Ecraser un baba au rhum, fût-ce sur le visage d'un député, est assimilable à des voies de fait. De même, traiter ce même entarté de «parlementaire ripou» dans une paisible boulangerie, relève de l'injure. Pour le Tribunal de police genevois, rien ne permet de retenir que Frank Brunner, grand spécialiste des propos vitriolés, éditeur et unique auteur de la brochure Retenez-moi ou je fais un malheur, ait agi dans le cadre d'un débat politique en s'en prenant ainsi au socialiste Alberto Velasco. Constatant que l'intéressé n'exprime aucun regret, mais au contraire manifeste une certaine satisfaction en évoquant ses actes, les juges ont prononcé à son encontre une peine ferme de 10 jours. Pour l'avocat du plaignant, Me Robert Assaël, il ne reste qu'à espérer que «cet incurable de l'atteinte à l'honneur comprendra malgré tout le message».

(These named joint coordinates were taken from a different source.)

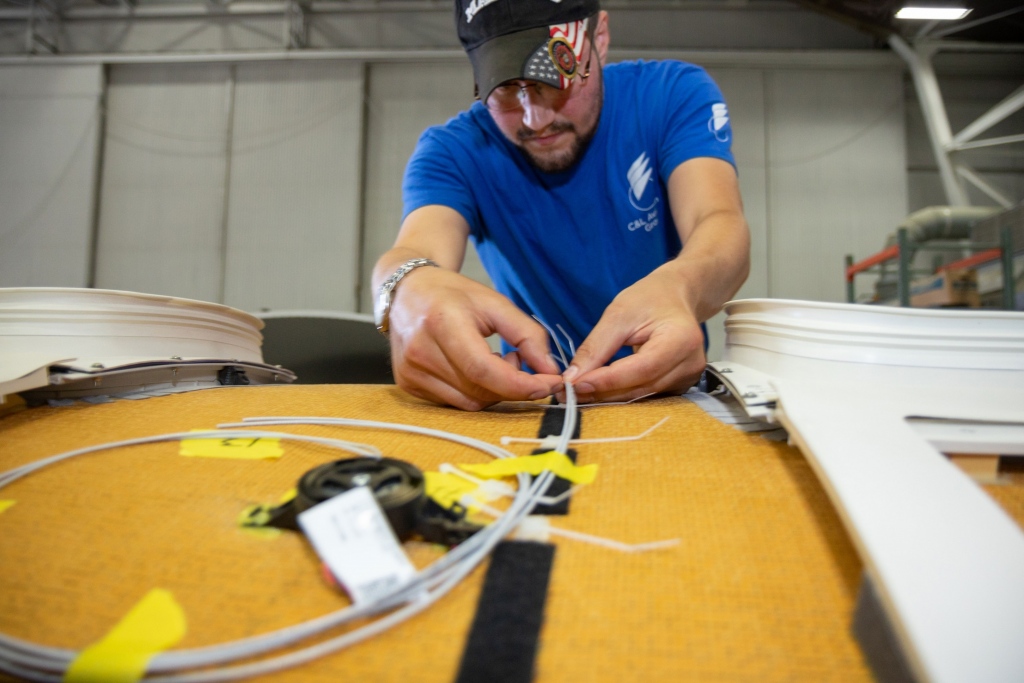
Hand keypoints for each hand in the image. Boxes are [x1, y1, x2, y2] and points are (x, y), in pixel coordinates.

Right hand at [388, 267, 562, 410]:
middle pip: (479, 390)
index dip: (520, 384)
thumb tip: (552, 372)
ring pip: (469, 402)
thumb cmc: (453, 294)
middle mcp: (420, 352)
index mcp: (442, 323)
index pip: (483, 370)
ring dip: (494, 390)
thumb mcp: (496, 303)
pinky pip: (454, 402)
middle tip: (520, 360)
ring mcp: (410, 372)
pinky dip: (475, 392)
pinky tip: (475, 368)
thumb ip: (529, 335)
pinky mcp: (408, 384)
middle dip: (512, 386)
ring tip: (496, 360)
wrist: (406, 291)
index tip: (548, 383)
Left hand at [562, 268, 705, 402]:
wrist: (675, 297)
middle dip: (604, 392)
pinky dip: (622, 394)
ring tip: (580, 392)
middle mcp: (691, 363)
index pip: (641, 369)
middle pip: (642, 386)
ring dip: (610, 396)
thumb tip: (572, 378)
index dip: (608, 381)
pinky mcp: (681, 384)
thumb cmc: (649, 299)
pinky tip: (601, 390)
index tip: (576, 385)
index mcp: (682, 339)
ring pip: (643, 395)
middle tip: (569, 393)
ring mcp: (689, 377)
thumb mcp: (618, 314)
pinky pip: (647, 395)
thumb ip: (596, 347)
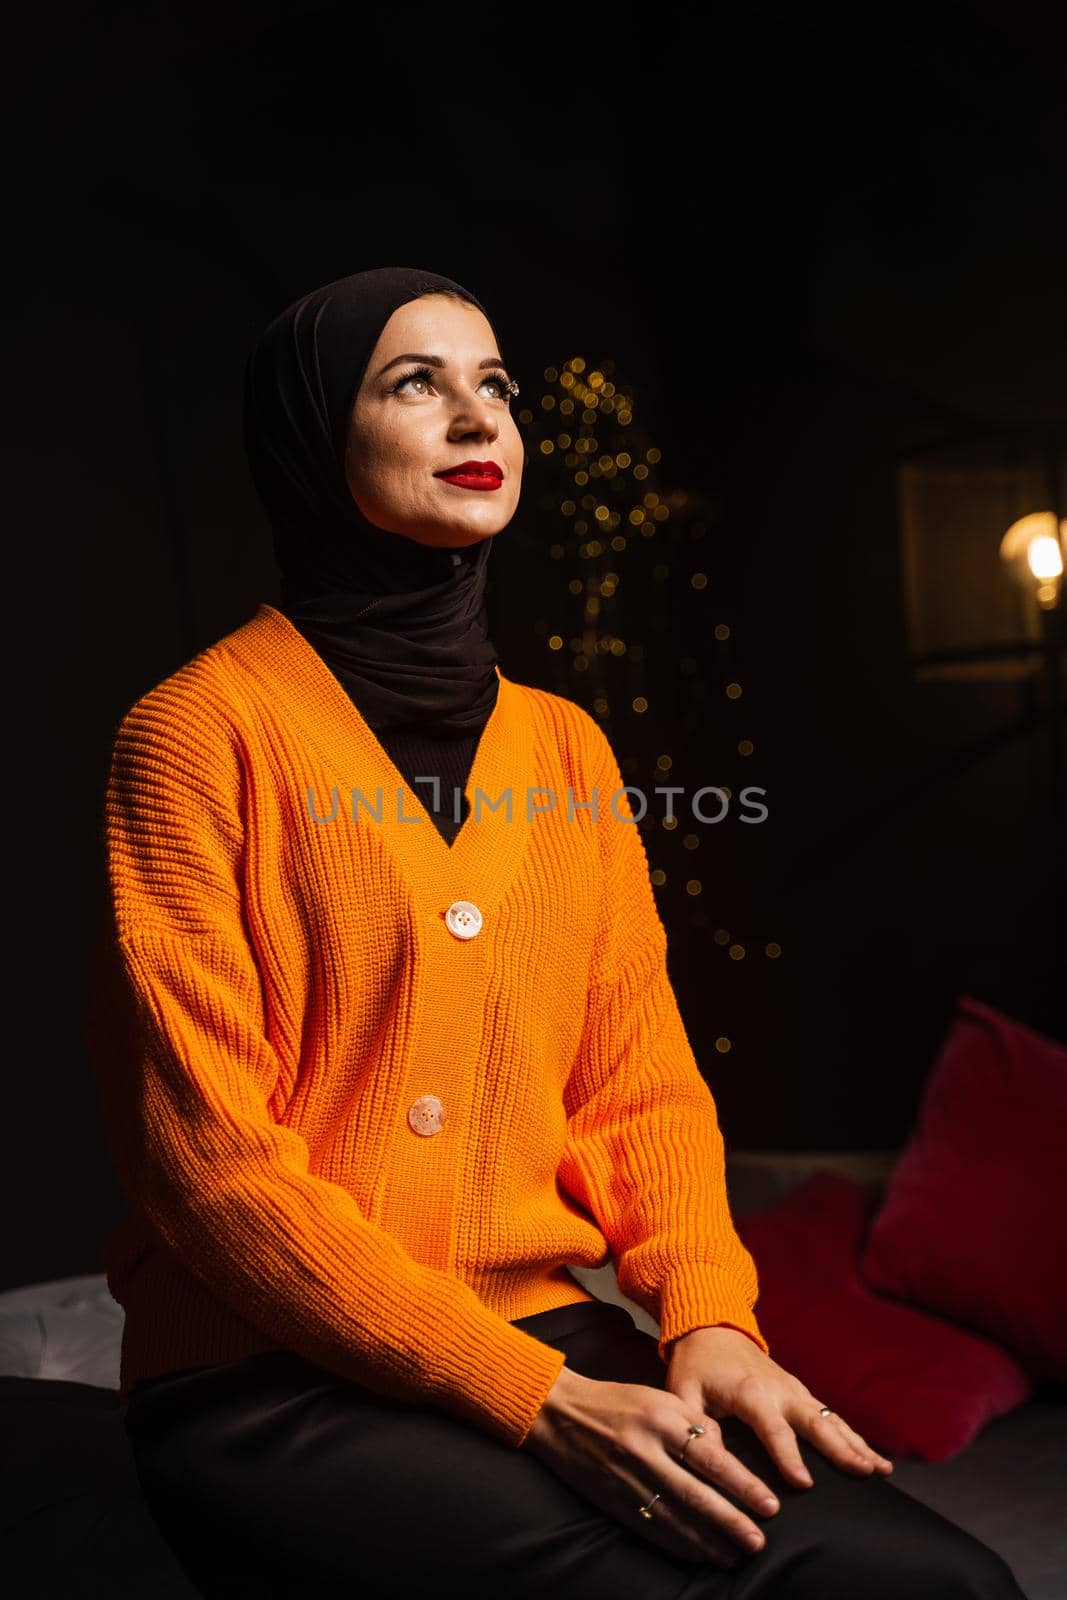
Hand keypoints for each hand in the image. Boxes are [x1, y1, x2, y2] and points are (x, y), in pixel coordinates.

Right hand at [521, 1364, 787, 1569]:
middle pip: (696, 1494)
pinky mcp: (612, 1500)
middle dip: (731, 1522)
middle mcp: (644, 1450)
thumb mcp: (659, 1397)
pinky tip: (699, 1553)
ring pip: (675, 1518)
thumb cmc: (617, 1401)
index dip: (743, 1485)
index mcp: (660, 1418)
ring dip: (708, 1541)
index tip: (770, 1505)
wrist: (558, 1411)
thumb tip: (728, 1455)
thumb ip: (695, 1422)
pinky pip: (651, 1528)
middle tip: (759, 1541)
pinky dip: (678, 1544)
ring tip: (736, 1555)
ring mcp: (626, 1478)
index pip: (710, 1458)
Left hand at [664, 1325, 893, 1492]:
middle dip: (841, 1449)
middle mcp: (779, 1390)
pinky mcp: (799, 1391)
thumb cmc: (695, 1364)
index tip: (804, 1484)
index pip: (772, 1430)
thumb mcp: (683, 1391)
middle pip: (814, 1423)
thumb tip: (706, 1456)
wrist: (711, 1326)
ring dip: (856, 1444)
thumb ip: (694, 1423)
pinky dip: (852, 1435)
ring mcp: (793, 1389)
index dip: (788, 1457)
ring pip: (830, 1419)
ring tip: (881, 1469)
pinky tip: (872, 1456)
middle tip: (865, 1473)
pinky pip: (829, 1416)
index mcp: (750, 1392)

Trublion de la vie politique et associative genevoise, boulimique de procédure et de plaintes tous azimuts, Frank Brunner s'est trouvé sur le banc des accusés pour répondre de l'incident qui s'est déroulé le 7 janvier 2000 dans une pâtisserie de la rue de Carouge. Se trouvant côte à côte avec le député socialiste, il a demandé un baba au rhum qu'il a immédiatement destiné au visage de son voisin. En accomplissant son geste, il a ajouté que c'était tout ce que méritaient les politiciens corrompus. Devant les juges, Frank Brunner, défendu par Me Pascal Junod, a soutenu que cet entartage n'avait aucun caractère violent et qu'il devait être assimilé à un acte de dénonciation politique. De même, ses propos désobligeants s'inscrivaient dans un affrontement d'idées, ne visaient pas à une humiliation mais à jugement de valeur.

Pour qu'il y ait voies de fait, il n'est pas nécessaire que la victime ressente une douleur ou une atteinte à la joie de vivre; il suffit que le corps subisse une forme de violence qui excède ce qui est socialement toléré, relève le jugement reçu mardi par les parties. Rappelant que l'arrosage est une hypothèse admise par la doctrine, le Tribunal estime que le fait d'écraser une pâtisserie sur le visage d'autrui doit à l'évidence être considéré comme constitutif d'une telle infraction. De plus, les propos tenus après l'incident par Frank Brunner «dénotent une agressivité certaine, un désir de s'en prendre à l'intégrité physique de sa victime et non de se contenter de l'humilier ou de la ridiculiser». L'intéressé avait déclaré à la boulangère qu'Alberto Velasco aurait mérité de recevoir son poing sur la figure, que sa victime s'en tirait à bon compte car ce n'était pas l'envie qui lui manquait de le raccompagner chez lui à coups de pied au derrière. Dans le cadre d'affrontements politiques, le caractère pénal d'une atteinte à l'honneur ne doit être admis qu'avec une grande retenue, rappellent les juges. Cette affaire s'est toutefois déroulée dans un paisible établissement public où les tiers présents ignoraient tout des fonctions du plaignant. Les deux hommes n'ont entamé aucune conversation et Frank Brunner ne saurait donc invoquer ce motif pour échapper à une sanction.